A hilly road has a 20 m radius top to one of its hills. What is the minimum speed for a car to just leave the road at the top of this hill?
To find the minimum speed for a car to just leave the road at the top of the hill, we can use the concept of centripetal force.
When a car moves in a circular path, it experiences a centripetal force towards the center of the circle. For the car to just leave the road, the gravitational force acting on the car at the top of the hill must provide the centripetal force required to keep the car moving in a circular path.
The centripetal force (Fc) is given by the equation:
Fc = (m * v^2) / r
Where:
m is the mass of the car
v is the velocity of the car
r is the radius of the circular path
In this case, the centripetal force is provided by the gravitational force (Fg) acting on the car:
Fc = Fg
The gravitational force (Fg) is given by the equation:
Fg = m * g
Where:
m is the mass of the car
g is the acceleration due to gravity (approximately 9.8 m/s^2)

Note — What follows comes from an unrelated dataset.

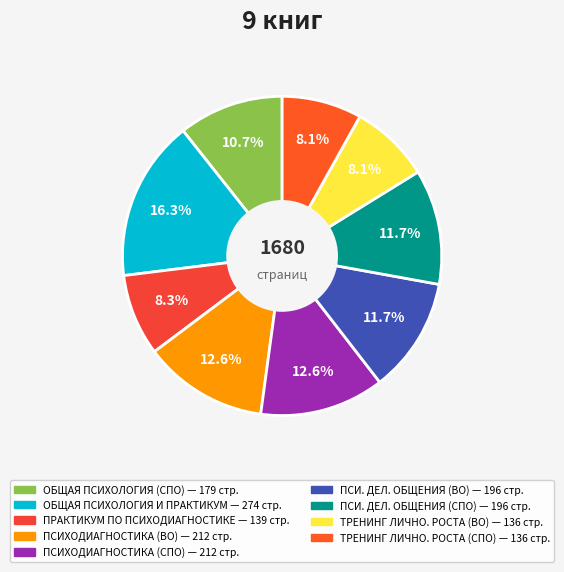

How many slices are in this pie chart?

9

Therefore, we can equate the gravitational force (m * g) to the centripetal force ((m * v^2) / r):
m * g = (m * v^2) / r
We can rearrange this equation to solve for the velocity (v):
v^2 = r * g
v = sqrt(r * g)
By substituting the given values, we can find the minimum speed for the car to just leave the road:
v = sqrt(20 m * 9.8 m/s^2)
v = sqrt(196 m^2/s^2)
v ≈ 14 m/s
So, the minimum speed for the car to just leave the road at the top of the hill is approximately 14 m/s.